● Study text
Microbial biogeochemistry: Matter and energy are neither created nor destroyed but continuously transition through different forms. Microscopic unicellular organisms (bacteria, archaea, protists) are Earth's most ancient and ubiquitous life forms, and their collective activities and metabolisms direct this energy and matter through the closed Earth system, driving biogeochemical cycles and making life as we know it possible. Our team works to understand the molecular mechanisms underlying different microbial metabolisms, the distribution of these metabolic processes in the environment, and the implications of these processes for the fluxes of matter and energy at a planetary scale.

Many environmentally relevant microbes have yet to be cultured, and those that have can be very challenging to grow in the lab. To partially circumvent this challenge, we use DNA sequencing and computational approaches to study microbial genomes obtained directly from the environment. Using the information encoded in DNA, we aim to identify selective pressures driving the evolution of gene content variation between natural microbial populations, uncover novel metabolic potential encoded within microbial communities, and ultimately link these patterns to biogeochemical processes. Our prior work in this area has focused on microbes from the oligotrophic surface ocean, e.g., Prochlorococcus (the most abundant photosynthetic cell) and SAR11 (the most abundant organism in the sea and possibly the planet).

● Given information
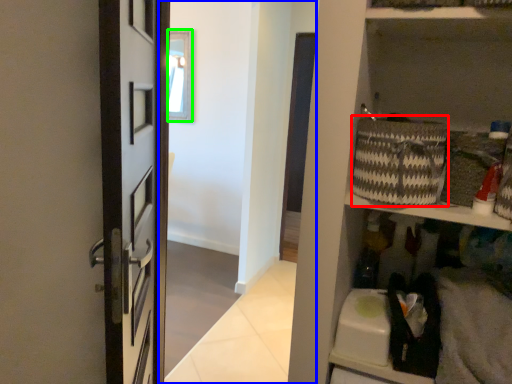
Question: Estimate the real-world distances between objects in this image. Which object is closer to basket (highlighted by a red box), corridor (highlighted by a blue box) or window (highlighted by a green box)?

Choices:
 (A) corridor
 (B) window

Answer: (A)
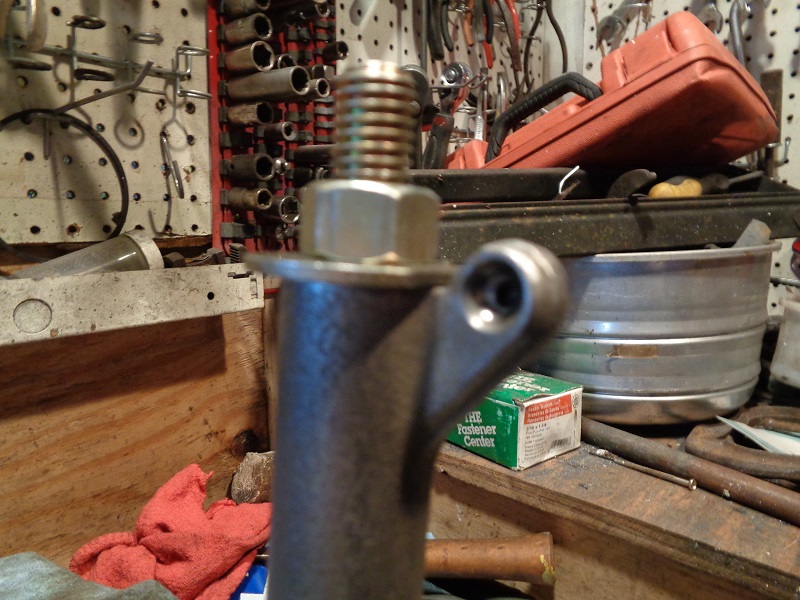
Locate an element on the screen. box is located at coordinates (528, 425).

● Questions
1. According to the microbial biogeochemistry text, which organism is the most abundant photosynthetic cell?
2. Take the part of the microbial biogeochemistry text that opens with the words containing "Many environmentally relevant" and closes with "possibly the planet).", and write it out with "computational approaches" changed to "statistical approaches".

● Responses by task
1. Prochlorococcus

2.
Many environmentally relevant microbes have yet to be cultured, and those that have can be very challenging to grow in the lab. To partially circumvent this challenge, we use DNA sequencing and statistical approaches to study microbial genomes obtained directly from the environment. Using the information encoded in DNA, we aim to identify selective pressures driving the evolution of gene content variation between natural microbial populations, uncover novel metabolic potential encoded within microbial communities, and ultimately link these patterns to biogeochemical processes. Our prior work in this area has focused on microbes from the oligotrophic surface ocean, e.g., Prochlorococcus (the most abundant photosynthetic cell) and SAR11 (the most abundant organism in the sea and possibly the planet).